Inconsistent result in checking the approximate exactness of Mood’s median test I am running a simulation study to check the approximate exactness of Mood’s median test with the following R code (using the RVAideMemoire package):
set.seed(1)
typeIErrors <- 0
power <- 0
for (i in 1:reps){
group1 <- rnorm(n1,sd=2)
group2 <- rnorm(n2,sd=2)
bothGroups <- c(group1,group2)
groups <- c(rep(1,length(group1)),rep(2,length(group2)))
tmp <- mood.medtest(bothGroups,groups)
if (tmp$p.value<0.05){
  typeIErrors <- typeIErrors+1
  }
}
print(typeIErrors/reps)

The proportion of type 1 errors seems to go up and down when I increase the samples sizes stepwise (keeping n1 and n2 equal) instead of converging to 0.05, how is this possible?

I am doing Mood’s tests 1000 times where I keep n1 and n2 equal, and both sampled from a normal distribution with a sd of 2. Then out of those thousand tests, I get the number of times the p-value of the test was below .05 (so the type 1 errors) and then I divide this number by 1000 to get the type 1 error proportion. I start with n1=n2=12, then 25, 50 and 75 and 100, which gives me type 1 error rates of 0.037, 0.024, 0.023, 0.052 and 0.043 respectively. Until sample sizes of 200 the default is a Fisher exact test.
 A: You don't need to simulate. Let $n$ be the no. observations in each group; by definition $n$ observations overall exceed the median of the pooled observations, & $n$ fall short of it. The data therefore constitute a contingency table with fixed row margins $(n, n)$ & fixed column margins $(n, n)$; the count in any one cell determines the counts in the other three cells, & follows a hypergeometric distribution under the null hypothesis that all observations are identically & independently distributed, regardless of the group they belong to. So, the probability pertaining to the rejection region of any test performed on that contingency table can be calculated with the hypergeometric mass function.
If you perform an exact test (one based on the hypergeometric distribution), the size of that test, the probability of a Type I error, is less than or equal to the significance level by construction; when the size fails to attain the level it's owing to the discreteness of the sample space. (If you're using an approximate test the true size may exceed the nominal level.) As $n$ increases, the sample space becomes more fine-grained, & the general trend is for the size to approach the level.
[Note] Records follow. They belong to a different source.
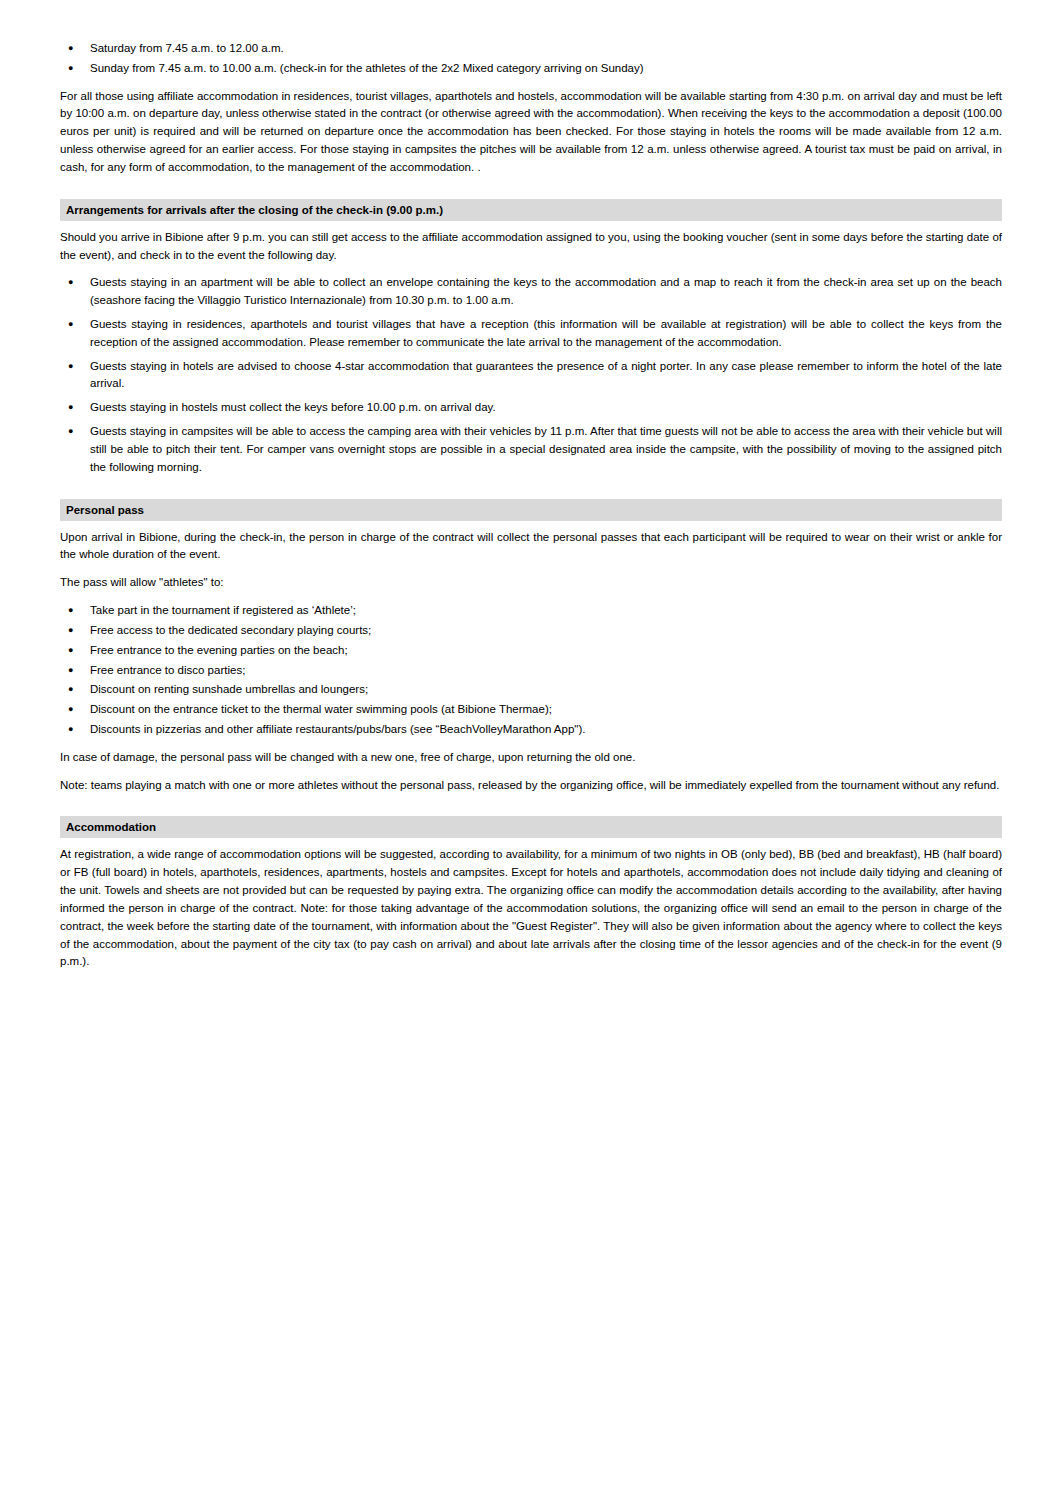Saturday from 7.45 a.m. to 12.00 a.m.
Sunday from 7.45 a.m. to 10.00 a.m. (check-in for the athletes of the 2x2 Mixed category arriving on Sunday)
For all those using affiliate accommodation in residences, tourist villages, aparthotels and hostels, accommodation will be available starting from 4:30 p.m. on arrival day and must be left by 10:00 a.m. on departure day, unless otherwise stated in the contract (or otherwise agreed with the accommodation). When receiving the keys to the accommodation a deposit (100.00 euros per unit) is required and will be returned on departure once the accommodation has been checked. For those staying in hotels the rooms will be made available from 12 a.m. unless otherwise agreed for an earlier access. For those staying in campsites the pitches will be available from 12 a.m. unless otherwise agreed. A tourist tax must be paid on arrival, in cash, for any form of accommodation, to the management of the accommodation. .
Arrangements for arrivals after the closing of the check-in (9.00 p.m.)
Should you arrive in Bibione after 9 p.m. you can still get access to the affiliate accommodation assigned to you, using the booking voucher (sent in some days before the starting date of the event), and check in to the event the following day.
Guests staying in an apartment will be able to collect an envelope containing the keys to the accommodation and a map to reach it from the check-in area set up on the beach (seashore facing the Villaggio Turistico Internazionale) from 10.30 p.m. to 1.00 a.m.
Guests staying in residences, aparthotels and tourist villages that have a reception (this information will be available at registration) will be able to collect the keys from the reception of the assigned accommodation. Please remember to communicate the late arrival to the management of the accommodation.
Guests staying in hotels are advised to choose 4-star accommodation that guarantees the presence of a night porter. In any case please remember to inform the hotel of the late arrival.
Guests staying in hostels must collect the keys before 10.00 p.m. on arrival day.
Guests staying in campsites will be able to access the camping area with their vehicles by 11 p.m. After that time guests will not be able to access the area with their vehicle but will still be able to pitch their tent. For camper vans overnight stops are possible in a special designated area inside the campsite, with the possibility of moving to the assigned pitch the following morning.
Personal pass
Upon arrival in Bibione, during the check-in, the person in charge of the contract will collect the personal passes that each participant will be required to wear on their wrist or ankle for the whole duration of the event.
The pass will allow "athletes" to:
Take part in the tournament if registered as ‘Athlete’;
Free access to the dedicated secondary playing courts;
Free entrance to the evening parties on the beach;
Free entrance to disco parties;
Discount on renting sunshade umbrellas and loungers;
Discount on the entrance ticket to the thermal water swimming pools (at Bibione Thermae);
Discounts in pizzerias and other affiliate restaurants/pubs/bars (see “BeachVolleyMarathon App").
In case of damage, the personal pass will be changed with a new one, free of charge, upon returning the old one.
Note: teams playing a match with one or more athletes without the personal pass, released by the organizing office, will be immediately expelled from the tournament without any refund.
Accommodation
At registration, a wide range of accommodation options will be suggested, according to availability, for a minimum of two nights in OB (only bed), BB (bed and breakfast), HB (half board) or FB (full board) in hotels, aparthotels, residences, apartments, hostels and campsites. Except for hotels and aparthotels, accommodation does not include daily tidying and cleaning of the unit. Towels and sheets are not provided but can be requested by paying extra. The organizing office can modify the accommodation details according to the availability, after having informed the person in charge of the contract. Note: for those taking advantage of the accommodation solutions, the organizing office will send an email to the person in charge of the contract, the week before the starting date of the tournament, with information about the "Guest Register". They will also be given information about the agency where to collect the keys of the accommodation, about the payment of the city tax (to pay cash on arrival) and about late arrivals after the closing time of the lessor agencies and of the check-in for the event (9 p.m.).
But the approach needn't be smooth: at each increment of $n$ both the elements of the sample space within the rejection region & the probability of those elements can change. A brief illustration:—When $n=3$, the rejection region of a one-tailed test at the $5\%$ level is $\{0\}$, & the size precisely $5\%$. When $n=4$ & $n=5$, the rejection region is still $\{0\}$, but the size has dropped to $\sim 1.43\%$ & $\sim 0.40\%$ respectively. When $n=6$, the rejection region is now $\{0,1\}$, & the size has gone up to $\sim 4.00\%$. 
Here is R code to calculate Type I errors for sample sizes up to 1000:
n <- 1:1000 # sample sizes
level <- 0.05 # significance level
eps <- 1e-7 # tolerance for equality comparison
size <- numeric(length(n)) # initialized vector of sizes
for (i in 1:length(n)){
  x <- 0:n[i]
  tsp <- phyper(x, n[i], n[i], n[i]) # hypergeometric CDF
  size[i] <- max(tsp[tsp <= (level + eps)])
}
size[size == -Inf] <- 0
plot(n, size, type="l", xlab="n", ylab="Type I error")
abline(h=level, lty="dashed")


In fine, you should expect Type I error to be a non-monotone function of sample size; but though it continues to bump around as the sample size increases, the bumps get smaller & it approaches the nominal significance level.